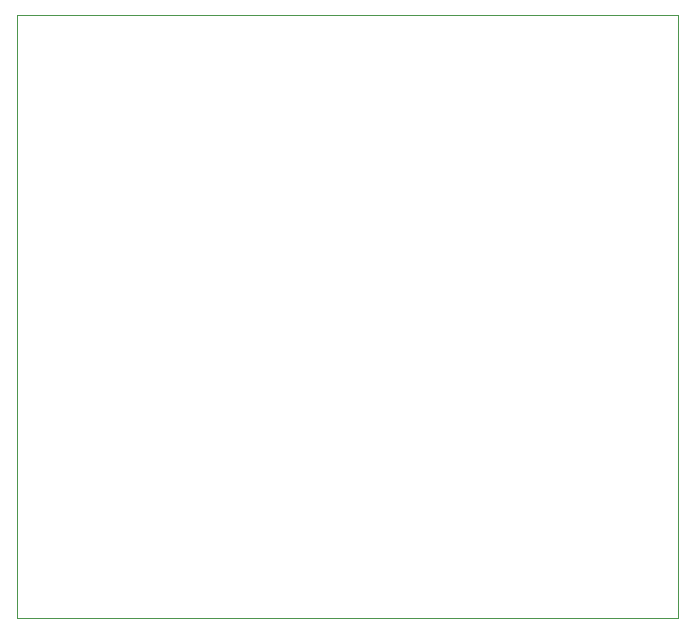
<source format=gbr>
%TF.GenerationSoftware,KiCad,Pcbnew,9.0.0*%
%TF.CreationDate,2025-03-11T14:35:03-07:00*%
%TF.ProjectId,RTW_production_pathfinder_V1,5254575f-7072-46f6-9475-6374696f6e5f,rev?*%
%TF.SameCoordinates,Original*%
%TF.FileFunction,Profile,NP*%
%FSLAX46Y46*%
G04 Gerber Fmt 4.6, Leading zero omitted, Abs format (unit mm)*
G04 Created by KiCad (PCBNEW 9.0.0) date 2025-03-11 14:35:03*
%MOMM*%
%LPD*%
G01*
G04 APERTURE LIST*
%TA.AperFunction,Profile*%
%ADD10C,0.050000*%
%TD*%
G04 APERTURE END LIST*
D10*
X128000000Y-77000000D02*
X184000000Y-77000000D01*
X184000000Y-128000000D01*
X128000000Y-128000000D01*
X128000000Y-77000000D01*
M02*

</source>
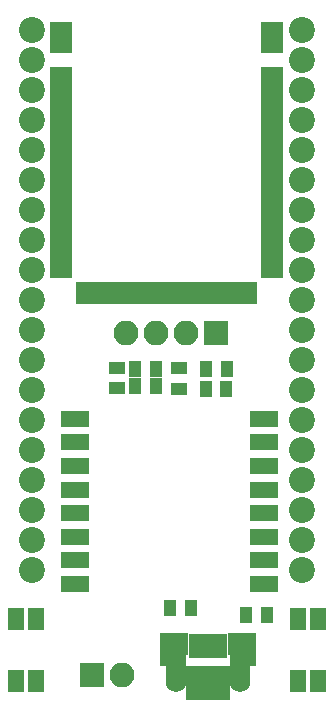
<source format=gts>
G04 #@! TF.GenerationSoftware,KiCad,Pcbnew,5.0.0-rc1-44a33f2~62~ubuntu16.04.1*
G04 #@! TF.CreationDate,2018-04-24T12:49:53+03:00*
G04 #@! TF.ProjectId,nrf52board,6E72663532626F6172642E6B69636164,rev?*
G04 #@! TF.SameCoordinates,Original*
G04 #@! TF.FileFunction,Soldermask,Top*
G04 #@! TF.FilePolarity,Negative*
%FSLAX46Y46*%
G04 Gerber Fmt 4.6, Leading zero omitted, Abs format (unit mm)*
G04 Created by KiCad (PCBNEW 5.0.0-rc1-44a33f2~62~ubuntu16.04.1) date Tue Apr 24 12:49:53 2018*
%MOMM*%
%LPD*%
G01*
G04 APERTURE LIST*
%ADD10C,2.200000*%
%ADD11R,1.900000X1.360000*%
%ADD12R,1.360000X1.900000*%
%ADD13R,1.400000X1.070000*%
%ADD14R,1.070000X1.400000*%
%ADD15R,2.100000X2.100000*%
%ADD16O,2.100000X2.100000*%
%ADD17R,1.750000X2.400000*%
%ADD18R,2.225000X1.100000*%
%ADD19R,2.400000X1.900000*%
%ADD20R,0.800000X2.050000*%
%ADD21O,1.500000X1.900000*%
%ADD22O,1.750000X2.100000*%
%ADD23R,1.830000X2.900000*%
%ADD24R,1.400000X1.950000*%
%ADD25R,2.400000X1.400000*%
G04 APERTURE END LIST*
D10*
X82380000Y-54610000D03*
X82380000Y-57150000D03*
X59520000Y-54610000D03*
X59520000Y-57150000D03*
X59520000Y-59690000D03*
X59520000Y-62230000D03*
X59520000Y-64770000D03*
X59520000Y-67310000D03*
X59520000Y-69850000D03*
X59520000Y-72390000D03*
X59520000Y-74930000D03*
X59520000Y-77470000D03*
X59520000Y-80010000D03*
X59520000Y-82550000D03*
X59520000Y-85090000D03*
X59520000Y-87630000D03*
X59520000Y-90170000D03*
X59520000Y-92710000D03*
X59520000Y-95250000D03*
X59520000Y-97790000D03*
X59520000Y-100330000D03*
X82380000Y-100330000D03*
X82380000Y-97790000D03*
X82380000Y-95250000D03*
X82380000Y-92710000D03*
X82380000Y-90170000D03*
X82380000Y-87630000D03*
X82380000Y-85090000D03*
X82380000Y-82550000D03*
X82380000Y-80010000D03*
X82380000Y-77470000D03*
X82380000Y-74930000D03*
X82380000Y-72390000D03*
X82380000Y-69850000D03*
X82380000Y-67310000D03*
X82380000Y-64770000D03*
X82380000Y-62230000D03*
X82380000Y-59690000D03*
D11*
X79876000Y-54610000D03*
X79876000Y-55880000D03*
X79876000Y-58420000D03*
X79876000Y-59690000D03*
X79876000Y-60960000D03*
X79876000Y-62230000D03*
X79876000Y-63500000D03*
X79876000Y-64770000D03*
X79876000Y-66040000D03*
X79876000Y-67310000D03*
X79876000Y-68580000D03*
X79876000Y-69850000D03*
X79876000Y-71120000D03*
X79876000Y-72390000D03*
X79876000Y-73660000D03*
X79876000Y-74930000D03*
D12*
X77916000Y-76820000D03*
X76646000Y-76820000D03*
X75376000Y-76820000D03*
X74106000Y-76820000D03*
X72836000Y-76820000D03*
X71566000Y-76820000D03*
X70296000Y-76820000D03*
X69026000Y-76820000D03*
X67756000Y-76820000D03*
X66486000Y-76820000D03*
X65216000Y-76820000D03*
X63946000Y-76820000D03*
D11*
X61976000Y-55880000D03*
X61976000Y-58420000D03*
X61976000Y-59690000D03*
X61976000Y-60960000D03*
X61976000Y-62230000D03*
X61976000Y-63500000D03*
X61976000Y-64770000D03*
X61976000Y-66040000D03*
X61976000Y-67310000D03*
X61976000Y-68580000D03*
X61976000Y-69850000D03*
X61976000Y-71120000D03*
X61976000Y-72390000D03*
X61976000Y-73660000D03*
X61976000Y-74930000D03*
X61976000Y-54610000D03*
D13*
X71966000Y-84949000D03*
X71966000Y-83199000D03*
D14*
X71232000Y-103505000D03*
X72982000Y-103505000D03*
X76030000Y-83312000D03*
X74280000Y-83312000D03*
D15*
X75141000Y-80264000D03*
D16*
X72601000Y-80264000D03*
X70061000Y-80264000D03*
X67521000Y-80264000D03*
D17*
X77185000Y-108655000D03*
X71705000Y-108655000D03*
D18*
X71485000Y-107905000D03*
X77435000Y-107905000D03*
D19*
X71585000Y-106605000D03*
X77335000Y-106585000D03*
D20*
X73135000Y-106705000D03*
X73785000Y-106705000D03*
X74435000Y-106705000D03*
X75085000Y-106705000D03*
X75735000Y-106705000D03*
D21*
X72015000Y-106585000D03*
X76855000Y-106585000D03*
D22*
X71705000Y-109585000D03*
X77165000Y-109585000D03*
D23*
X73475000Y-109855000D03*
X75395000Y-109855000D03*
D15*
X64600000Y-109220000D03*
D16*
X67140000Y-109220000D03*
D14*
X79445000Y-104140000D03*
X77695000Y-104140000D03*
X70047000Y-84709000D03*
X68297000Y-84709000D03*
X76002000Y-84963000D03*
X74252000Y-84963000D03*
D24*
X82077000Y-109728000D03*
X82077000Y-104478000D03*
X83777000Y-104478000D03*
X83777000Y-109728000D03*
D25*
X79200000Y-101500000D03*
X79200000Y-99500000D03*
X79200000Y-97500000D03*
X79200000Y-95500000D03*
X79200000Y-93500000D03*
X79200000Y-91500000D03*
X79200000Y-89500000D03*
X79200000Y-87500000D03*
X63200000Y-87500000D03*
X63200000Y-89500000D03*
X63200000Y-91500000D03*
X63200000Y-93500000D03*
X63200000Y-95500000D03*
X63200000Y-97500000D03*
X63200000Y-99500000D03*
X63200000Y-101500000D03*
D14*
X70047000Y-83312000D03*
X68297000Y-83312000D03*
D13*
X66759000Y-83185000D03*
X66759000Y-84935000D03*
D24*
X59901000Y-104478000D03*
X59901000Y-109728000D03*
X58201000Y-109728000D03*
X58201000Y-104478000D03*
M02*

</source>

## Exercise details
Starting with the first line of the data above and ending with the line containing "X59520000Y-90170000D03*", please restate every line exactly, leaving images out.

## Written response
<source format=gbr>
%TF.GenerationSoftware,KiCad,Pcbnew,9.0.0*%
%TF.CreationDate,2025-03-11T14:35:03-07:00*%
%TF.ProjectId,RTW_production_pathfinder_V1,5254575f-7072-46f6-9475-6374696f6e5f,rev?*%
%TF.SameCoordinates,Original*%
%TF.FileFunction,Profile,NP*%
%FSLAX46Y46*%
G04 Gerber Fmt 4.6, Leading zero omitted, Abs format (unit mm)*
G04 Created by KiCad (PCBNEW 9.0.0) date 2025-03-11 14:35:03*
%MOMM*%
%LPD*%
G01*
G04 APERTURE LIST*
%TA.AperFunction,Profile*%
%ADD10C,0.050000*%
%TD*%
G04 APERTURE END LIST*
D10*
X128000000Y-77000000D02*
X184000000Y-77000000D01*
X184000000Y-128000000D01*
X128000000Y-128000000D01*
X128000000Y-77000000D01*
M02*

</source>
<source format=gts>
G04 #@! TF.GenerationSoftware,KiCad,Pcbnew,5.0.0-rc1-44a33f2~62~ubuntu16.04.1*
G04 #@! TF.CreationDate,2018-04-24T12:49:53+03:00*
G04 #@! TF.ProjectId,nrf52board,6E72663532626F6172642E6B69636164,rev?*
G04 #@! TF.SameCoordinates,Original*
G04 #@! TF.FileFunction,Soldermask,Top*
G04 #@! TF.FilePolarity,Negative*
%FSLAX46Y46*%
G04 Gerber Fmt 4.6, Leading zero omitted, Abs format (unit mm)*
G04 Created by KiCad (PCBNEW 5.0.0-rc1-44a33f2~62~ubuntu16.04.1) date Tue Apr 24 12:49:53 2018*
%MOMM*%
%LPD*%
G01*
G04 APERTURE LIST*
%ADD10C,2.200000*%
%ADD11R,1.900000X1.360000*%
%ADD12R,1.360000X1.900000*%
%ADD13R,1.400000X1.070000*%
%ADD14R,1.070000X1.400000*%
%ADD15R,2.100000X2.100000*%
%ADD16O,2.100000X2.100000*%
%ADD17R,1.750000X2.400000*%
%ADD18R,2.225000X1.100000*%
%ADD19R,2.400000X1.900000*%
%ADD20R,0.800000X2.050000*%
%ADD21O,1.500000X1.900000*%
%ADD22O,1.750000X2.100000*%
%ADD23R,1.830000X2.900000*%
%ADD24R,1.400000X1.950000*%
%ADD25R,2.400000X1.400000*%
G04 APERTURE END LIST*
D10*
X82380000Y-54610000D03*
X82380000Y-57150000D03*
X59520000Y-54610000D03*
X59520000Y-57150000D03*
X59520000Y-59690000D03*
X59520000Y-62230000D03*
X59520000Y-64770000D03*
X59520000Y-67310000D03*
X59520000Y-69850000D03*
X59520000Y-72390000D03*
X59520000Y-74930000D03*
X59520000Y-77470000D03*
X59520000Y-80010000D03*
X59520000Y-82550000D03*
X59520000Y-85090000D03*
X59520000Y-87630000D03*
X59520000Y-90170000D03*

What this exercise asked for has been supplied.